(Beginning of SUPPLIED ENTRIES)
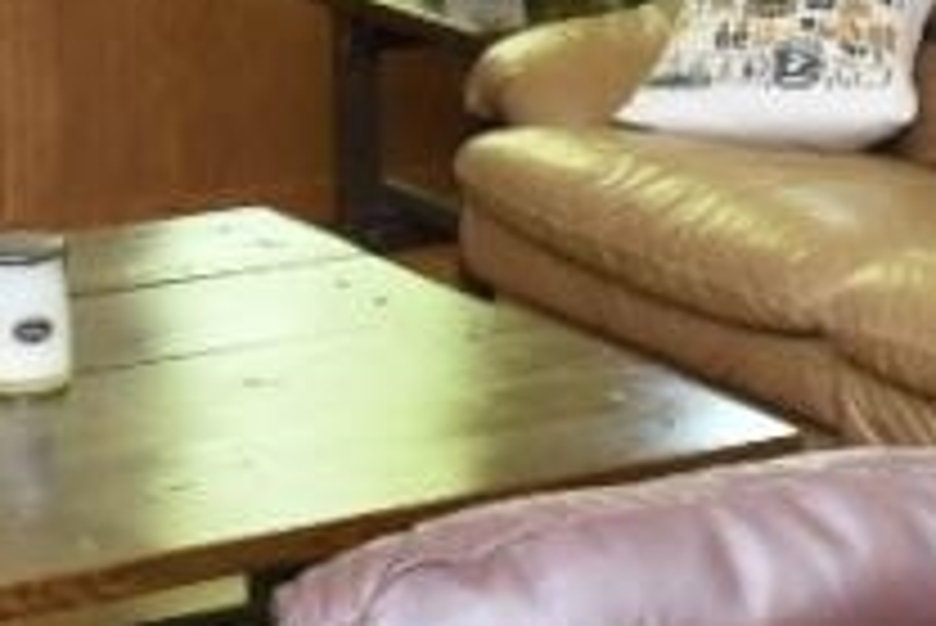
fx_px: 3330
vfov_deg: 10.7
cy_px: 230
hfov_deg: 15.9
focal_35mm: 128
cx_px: 781
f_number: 5
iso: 800
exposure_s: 1/100
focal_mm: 17
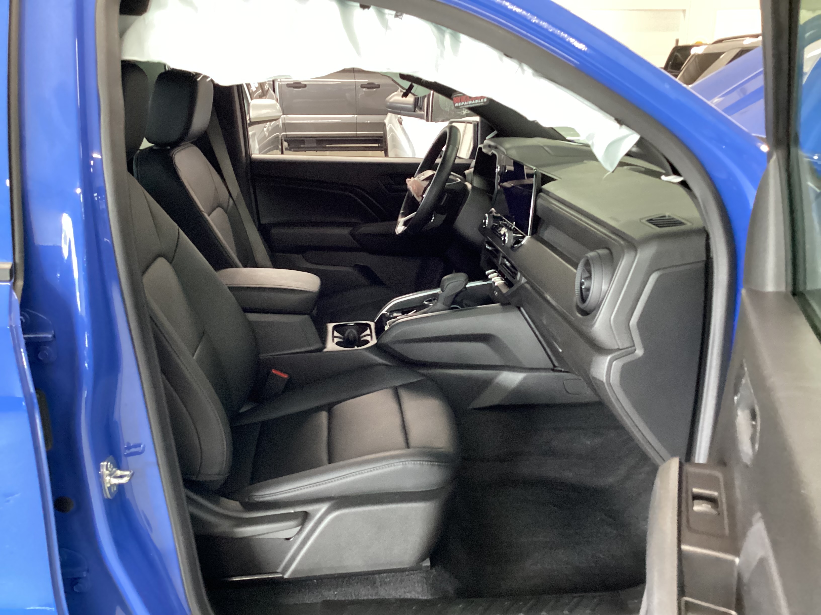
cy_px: 308
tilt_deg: -20.5
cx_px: 410
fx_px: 735
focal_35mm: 31
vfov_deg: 45.4
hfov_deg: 58.4
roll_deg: +0.6
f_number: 2.4
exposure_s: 1/30
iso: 400
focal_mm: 3.3
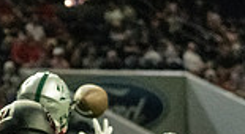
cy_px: 262
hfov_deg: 4.2
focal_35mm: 514
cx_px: 5
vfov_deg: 2.3
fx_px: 3319
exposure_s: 1/1250
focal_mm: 100
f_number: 4.5
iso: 12800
(End of SUPPLIED ENTRIES)
EXERCISE – I'd like the records above given again exactly, please, without the pictures.

YOUR SOLUTION –
fx_px: 3330
vfov_deg: 10.7
cy_px: 230
hfov_deg: 15.9
focal_35mm: 128
cx_px: 781
f_number: 5
iso: 800
exposure_s: 1/100
focal_mm: 17
cy_px: 308
tilt_deg: -20.5
cx_px: 410
fx_px: 735
focal_35mm: 31
vfov_deg: 45.4
hfov_deg: 58.4
roll_deg: +0.6
f_number: 2.4
exposure_s: 1/30
iso: 400
focal_mm: 3.3
cy_px: 262
hfov_deg: 4.2
focal_35mm: 514
cx_px: 5
vfov_deg: 2.3
fx_px: 3319
exposure_s: 1/1250
focal_mm: 100
f_number: 4.5
iso: 12800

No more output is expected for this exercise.